ソニー・ミュージックエンタテインメント(SME)は、グループ会社であるソニー・ミュージックコミュニケーションズが運営する「ソニー・ミュージックスタジオ」において、アナログレコード製造用マスターのラッカー盤カッティングマシンを導入し、アナログレコード用カッティングマスターの制作を開始することを発表しました。

↑導入されたカッティングマシン

 

アナログレコードの生産を行う場合、はじめにレコードを大量生産するための原盤であるラッカー盤を制作する必要があります。レコーディングした音源の音量・音質などを調整し、出来上がったマスター音源をレコードの「溝」に変換する際には、高度なカッティング技術が必要。同社では、デジタル音源での音質・音圧の調整に長けた現役のマスタリング・エンジニアがカッティング技術を習得し、CDや配信音源などの制作で培ったデジタル技術と融合させることによって、より進化したアナログ音源の制作とカッティングを目指すとのことです。

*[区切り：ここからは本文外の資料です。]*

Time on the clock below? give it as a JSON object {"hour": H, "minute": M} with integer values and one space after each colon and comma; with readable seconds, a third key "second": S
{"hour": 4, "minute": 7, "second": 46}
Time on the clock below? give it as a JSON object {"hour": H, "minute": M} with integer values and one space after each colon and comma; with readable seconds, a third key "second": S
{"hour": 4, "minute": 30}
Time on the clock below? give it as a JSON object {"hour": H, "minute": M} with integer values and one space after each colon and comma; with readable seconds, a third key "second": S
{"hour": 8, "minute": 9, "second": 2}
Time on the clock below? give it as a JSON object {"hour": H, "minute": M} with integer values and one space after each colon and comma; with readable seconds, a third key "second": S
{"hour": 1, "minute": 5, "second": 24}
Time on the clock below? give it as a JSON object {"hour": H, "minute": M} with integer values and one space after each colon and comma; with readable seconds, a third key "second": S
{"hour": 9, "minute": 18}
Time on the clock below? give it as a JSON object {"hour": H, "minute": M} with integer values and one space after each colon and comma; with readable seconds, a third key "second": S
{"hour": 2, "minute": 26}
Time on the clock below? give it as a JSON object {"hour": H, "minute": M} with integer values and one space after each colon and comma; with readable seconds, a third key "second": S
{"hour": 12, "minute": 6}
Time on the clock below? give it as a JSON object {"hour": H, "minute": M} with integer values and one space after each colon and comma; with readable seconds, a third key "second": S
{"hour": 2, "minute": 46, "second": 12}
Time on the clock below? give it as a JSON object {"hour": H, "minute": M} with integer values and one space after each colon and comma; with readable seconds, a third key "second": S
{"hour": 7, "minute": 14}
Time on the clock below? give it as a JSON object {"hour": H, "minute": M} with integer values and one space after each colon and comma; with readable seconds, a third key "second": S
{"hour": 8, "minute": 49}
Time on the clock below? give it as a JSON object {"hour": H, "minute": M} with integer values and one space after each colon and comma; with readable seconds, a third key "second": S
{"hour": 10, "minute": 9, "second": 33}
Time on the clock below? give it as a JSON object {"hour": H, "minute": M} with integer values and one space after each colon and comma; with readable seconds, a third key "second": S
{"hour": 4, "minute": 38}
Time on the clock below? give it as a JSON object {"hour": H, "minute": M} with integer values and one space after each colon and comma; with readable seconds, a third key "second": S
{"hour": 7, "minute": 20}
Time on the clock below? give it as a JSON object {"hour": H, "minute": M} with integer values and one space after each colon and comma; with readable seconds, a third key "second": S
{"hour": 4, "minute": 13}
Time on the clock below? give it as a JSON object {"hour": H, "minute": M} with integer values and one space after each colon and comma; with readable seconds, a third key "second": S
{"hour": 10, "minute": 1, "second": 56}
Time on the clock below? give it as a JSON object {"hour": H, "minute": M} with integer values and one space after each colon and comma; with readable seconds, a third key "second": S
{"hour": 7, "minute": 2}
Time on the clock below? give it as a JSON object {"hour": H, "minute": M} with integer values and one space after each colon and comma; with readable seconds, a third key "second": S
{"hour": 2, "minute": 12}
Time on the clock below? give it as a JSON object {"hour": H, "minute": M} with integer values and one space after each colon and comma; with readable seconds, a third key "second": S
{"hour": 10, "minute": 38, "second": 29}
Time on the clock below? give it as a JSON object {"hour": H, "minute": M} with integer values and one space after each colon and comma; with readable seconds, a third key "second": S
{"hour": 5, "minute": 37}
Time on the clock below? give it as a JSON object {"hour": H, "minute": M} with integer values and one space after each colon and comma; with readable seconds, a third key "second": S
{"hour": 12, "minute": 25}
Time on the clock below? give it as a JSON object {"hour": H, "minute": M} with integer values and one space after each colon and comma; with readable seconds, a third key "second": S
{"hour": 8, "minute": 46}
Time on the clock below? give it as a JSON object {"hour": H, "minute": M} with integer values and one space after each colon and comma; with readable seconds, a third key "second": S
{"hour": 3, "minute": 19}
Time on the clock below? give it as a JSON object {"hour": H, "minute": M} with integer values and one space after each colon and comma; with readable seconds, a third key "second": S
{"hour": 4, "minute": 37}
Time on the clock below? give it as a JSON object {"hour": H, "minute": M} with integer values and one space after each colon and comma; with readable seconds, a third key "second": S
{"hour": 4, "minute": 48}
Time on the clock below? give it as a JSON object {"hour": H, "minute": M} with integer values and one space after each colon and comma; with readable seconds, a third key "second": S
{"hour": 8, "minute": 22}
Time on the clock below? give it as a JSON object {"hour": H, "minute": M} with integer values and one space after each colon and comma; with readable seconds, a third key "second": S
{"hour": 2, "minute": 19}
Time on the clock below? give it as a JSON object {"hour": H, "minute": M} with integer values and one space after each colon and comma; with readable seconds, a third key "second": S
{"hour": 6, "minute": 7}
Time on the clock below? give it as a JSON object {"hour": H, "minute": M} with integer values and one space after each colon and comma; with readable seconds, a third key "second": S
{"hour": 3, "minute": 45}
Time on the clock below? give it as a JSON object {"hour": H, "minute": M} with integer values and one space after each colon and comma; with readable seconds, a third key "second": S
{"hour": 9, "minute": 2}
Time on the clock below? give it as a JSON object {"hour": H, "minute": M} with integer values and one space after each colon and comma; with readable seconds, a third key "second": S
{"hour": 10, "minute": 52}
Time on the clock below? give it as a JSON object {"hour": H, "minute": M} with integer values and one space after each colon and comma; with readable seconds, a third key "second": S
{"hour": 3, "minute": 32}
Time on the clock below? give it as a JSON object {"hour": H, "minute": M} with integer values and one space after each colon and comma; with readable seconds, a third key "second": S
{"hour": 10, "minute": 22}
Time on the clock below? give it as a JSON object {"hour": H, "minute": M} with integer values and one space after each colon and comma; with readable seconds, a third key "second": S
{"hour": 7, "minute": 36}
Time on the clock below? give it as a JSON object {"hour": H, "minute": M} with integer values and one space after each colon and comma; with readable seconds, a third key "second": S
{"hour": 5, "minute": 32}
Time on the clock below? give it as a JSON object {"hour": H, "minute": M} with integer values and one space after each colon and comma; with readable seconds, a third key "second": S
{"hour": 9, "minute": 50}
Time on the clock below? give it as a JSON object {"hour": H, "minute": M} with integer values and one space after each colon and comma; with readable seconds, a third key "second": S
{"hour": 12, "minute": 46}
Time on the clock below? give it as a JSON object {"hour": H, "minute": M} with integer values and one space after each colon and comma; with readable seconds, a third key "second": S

↑カッティングの様子(写真はレコード盤製造の東洋化成 末広工場のカッティングマシン)

 

また、カッティング専用ブースをレコーディングスタジオと同フロアに設置したことで、スタジオでの演奏をその場でミックスし、そのままラッカー盤にカッティングしマスター制作を行うダイレクトカッティングにも対応します。

↑カッティングレース(溝を刻む機械)

 

海外を中心に国内でもブームとなりつつあるアナログレコードの生産設備を整えることで、CDや音楽配信サービスに加え、アナログオーディオでもいち早く音源を発信することを目指したソニーの取り組み。アナログレコードファンにはうれしいニュースとなりそうです。